Selection
┄┄┄┄┄┄

Mills v. City of Covina

Decision Date24 April 2019
Docket NumberNo. 17-56343,17-56343
Citation921 F.3d 1161
Parties James MILLS, Plaintiff-Appellant, v. CITY OF COVINA, a California Municipal Corporation; Kim Raney, in his official capacity as the Chief of the City of Covina Police Department; Terrance Hanou, Officer; Does, 1–100, Defendants-Appellees.
CourtU.S. Court of Appeals — Ninth Circuit

Joseph M. Adams (argued), Adams & Pham APC, Costa Mesa, California; Thomas H. Schelly and Kevin A. Lipeles, Lipeles Law Group APC, El Segundo, California; for Plaintiff-Appellant.

Trisha E. Newman (argued), Tony M. Sain (argued), and Andrea K. Kornblau, Manning & Kass Ellrod Ramirez Trester LLP, Los Angeles, California, for Defendants-Appellees.

Before: Andrew J. Kleinfeld, Jacqueline H. Nguyen, and Ryan D. Nelson, Circuit Judges.

R. NELSON, Circuit Judge:

We consider whether the statute of limitations for a criminal defendant’s 42 U.S.C. § 1983 action is tolled under California Code of Civil Procedure § 356 during the pendency of an appeal from a conviction, in light of the Supreme Court’s rule in Heck v. Humphrey , 512 U.S. 477, 114 S.Ct. 2364, 129 L.Ed.2d 383 (1994). The district court held that § 356 does not toll Appellant James Mills’s § 1983 claims and thus, all but two of Mills’s claims are time-barred. Because Heck did not legally prevent Mills from filing his § 1983 claims during his criminal appeal, we agree with the district court. We also find Mills’s remaining claims were properly dismissed, not because those claims are barred by collateral estoppel, but because reversal of Mills’s conviction was not a favorable termination. We therefore affirm.

I

On April 14, 2013, Covina Police Department Officer Terrance Hanou pulled Mills over for a traffic stop after seeing Mills exit a hotel and drive to another hotel. Hanou claimed he pulled Mills over because his vehicle registration was expired. Mills alleges Hanou noticed Mills "for no reason other than his physical appearance—large framed, bald headed, Caucasian," and that when Hanou checked Mills’s vehicle license, the database showed the registration was current.

Hanou acknowledged Mills’s registration was valid but asked to search Mills’s car. Mills refused. Hanou then made two calls to his supervisor and asked Mills if there were any weapons in the vehicle. Mills informed Hanou of an unloaded shotgun in the cargo compartment.

Hanou requested that Mills exit the vehicle and Mills complied. Hanou immediately handcuffed Mills, conducted a pat down search, and found $10,000 cash on Mills’s person. Hanou then searched Mills’s vehicle and found the shotgun and an additional $7,000 cash. After the search, Hanou arrested Mills claiming he found illegal drugs and "a smoking device" in Mills’s vehicle.

┄┄┄┄┄┄

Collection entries
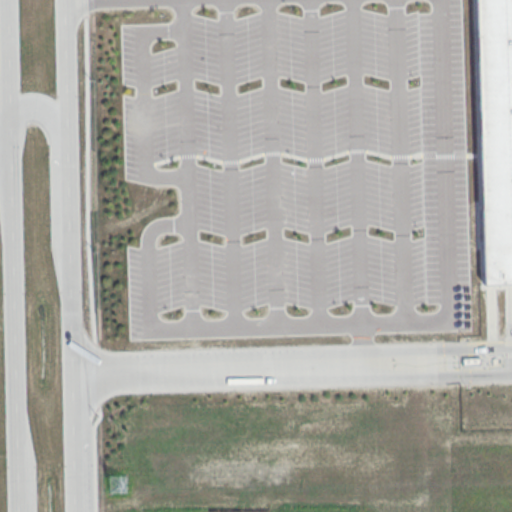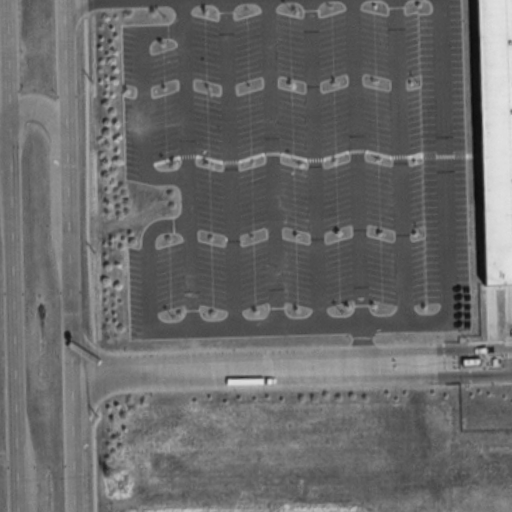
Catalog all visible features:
road: (299, 2)
road: (162, 3)
road: (155, 114)
road: (197, 114)
building: (504, 139)
road: (324, 164)
road: (369, 164)
road: (412, 164)
road: (286, 165)
road: (242, 166)
road: (54, 175)
road: (200, 211)
road: (11, 255)
road: (69, 256)
road: (160, 267)
road: (201, 283)
road: (460, 314)
road: (374, 348)
road: (292, 369)
power tower: (116, 482)
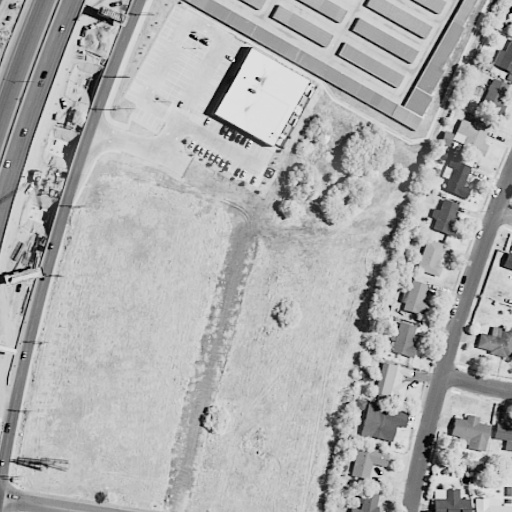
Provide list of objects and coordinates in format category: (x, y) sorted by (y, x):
building: (254, 3)
building: (432, 4)
road: (8, 14)
road: (6, 17)
building: (400, 17)
building: (301, 26)
building: (385, 40)
road: (26, 58)
building: (504, 58)
building: (371, 65)
building: (494, 98)
road: (33, 107)
building: (471, 136)
road: (170, 137)
building: (457, 175)
road: (51, 189)
road: (503, 212)
building: (445, 217)
road: (54, 225)
building: (431, 257)
building: (508, 260)
building: (415, 296)
road: (452, 337)
building: (404, 339)
building: (496, 342)
building: (392, 380)
road: (476, 383)
building: (382, 422)
building: (471, 432)
building: (504, 434)
building: (367, 461)
building: (449, 501)
building: (366, 502)
road: (38, 505)
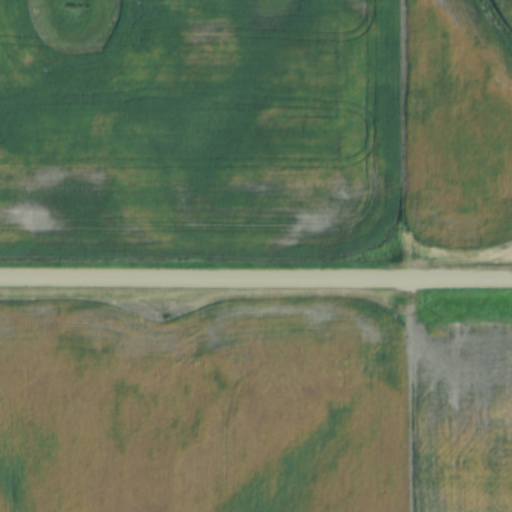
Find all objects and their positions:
road: (256, 279)
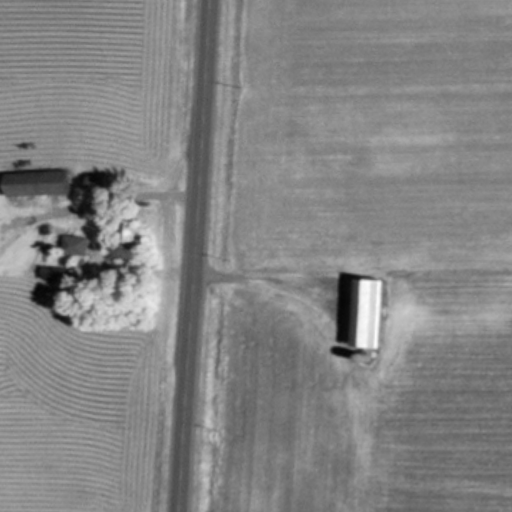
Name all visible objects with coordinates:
building: (103, 179)
building: (42, 180)
building: (43, 180)
building: (101, 180)
building: (47, 226)
building: (135, 238)
building: (131, 239)
building: (79, 241)
building: (77, 242)
road: (194, 256)
building: (82, 260)
building: (58, 270)
building: (60, 270)
building: (370, 309)
building: (372, 309)
building: (367, 353)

┄┄┄┄┄┄

Your goal
Return the part of the court opinion starting at "On April 14, 2013, Covina" and ending at "the cargo compartment.", copied word for word.

Reply to the task
On April 14, 2013, Covina Police Department Officer Terrance Hanou pulled Mills over for a traffic stop after seeing Mills exit a hotel and drive to another hotel. Hanou claimed he pulled Mills over because his vehicle registration was expired. Mills alleges Hanou noticed Mills "for no reason other than his physical appearance—large framed, bald headed, Caucasian," and that when Hanou checked Mills’s vehicle license, the database showed the registration was current.

Hanou acknowledged Mills’s registration was valid but asked to search Mills’s car. Mills refused. Hanou then made two calls to his supervisor and asked Mills if there were any weapons in the vehicle. Mills informed Hanou of an unloaded shotgun in the cargo compartment.